• SOURCE EXTRACT:
● ● ●

The number of nursery and primary school pupils eligible for free meals has risen, according to the 2009 school census.

Job redundancies during the recession have been blamed for the first annual increase in three years in the number of children eligible for free meals, with a rise from 15.5 per cent to 15.9 per cent in nursery and primary schools.

Children are eligible for free meals if their families have an income, including benefits, below £16,000 per year.

Tim Nichols, press and parliamentary liaison officer for the Child Poverty Action Group, said that he was not surprised that more families are qualifying for free school meals with 'unemployment growing in the recession'.

He added, 'The Government must ensure that families newly reliant on benefits have access to expert advice on the support they are entitled to so that take-up of free school meals and other benefits is as high as possible.'

He said that an urgent recession survival package to keep families afloat, and to ensure progress continues to be made on child poverty, is needed from the Chancellor this autumn.

The Child Poverty Action Group estimates that 20 per cent of children entitled to free school meals do not take them because of the social stigma that is attached to them.

● ● ●

• DATA SHOWN:
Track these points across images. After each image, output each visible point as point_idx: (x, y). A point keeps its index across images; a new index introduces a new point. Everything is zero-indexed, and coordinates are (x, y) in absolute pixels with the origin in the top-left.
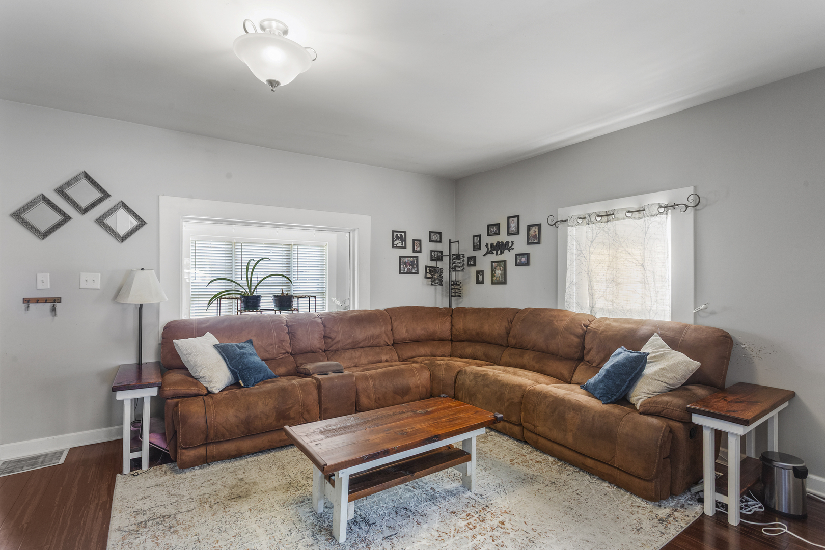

● ● ●

• QUESTIONS ON THE MATERIAL:
[A] Rewrite the paragraph in the free school meals article that begins "Job redundancies during the recession" more briefly, keeping its main facts.
[B] From the free school meals article, give the part that opens with the words "Children are eligible" and closes with "in the recession'." again, substituting "households" for "families".

• SOLUTIONS BELOW:
[A] Recession job losses are blamed for the first yearly rise in three years in children eligible for free meals. In nursery and primary schools the share rose from 15.5 to 15.9 percent.

[B]
Children are eligible for free meals if their households have an income, including benefits, below £16,000 per year.

Tim Nichols, press and parliamentary liaison officer for the Child Poverty Action Group, said that he was not surprised that more households are qualifying for free school meals with 'unemployment growing in the recession'.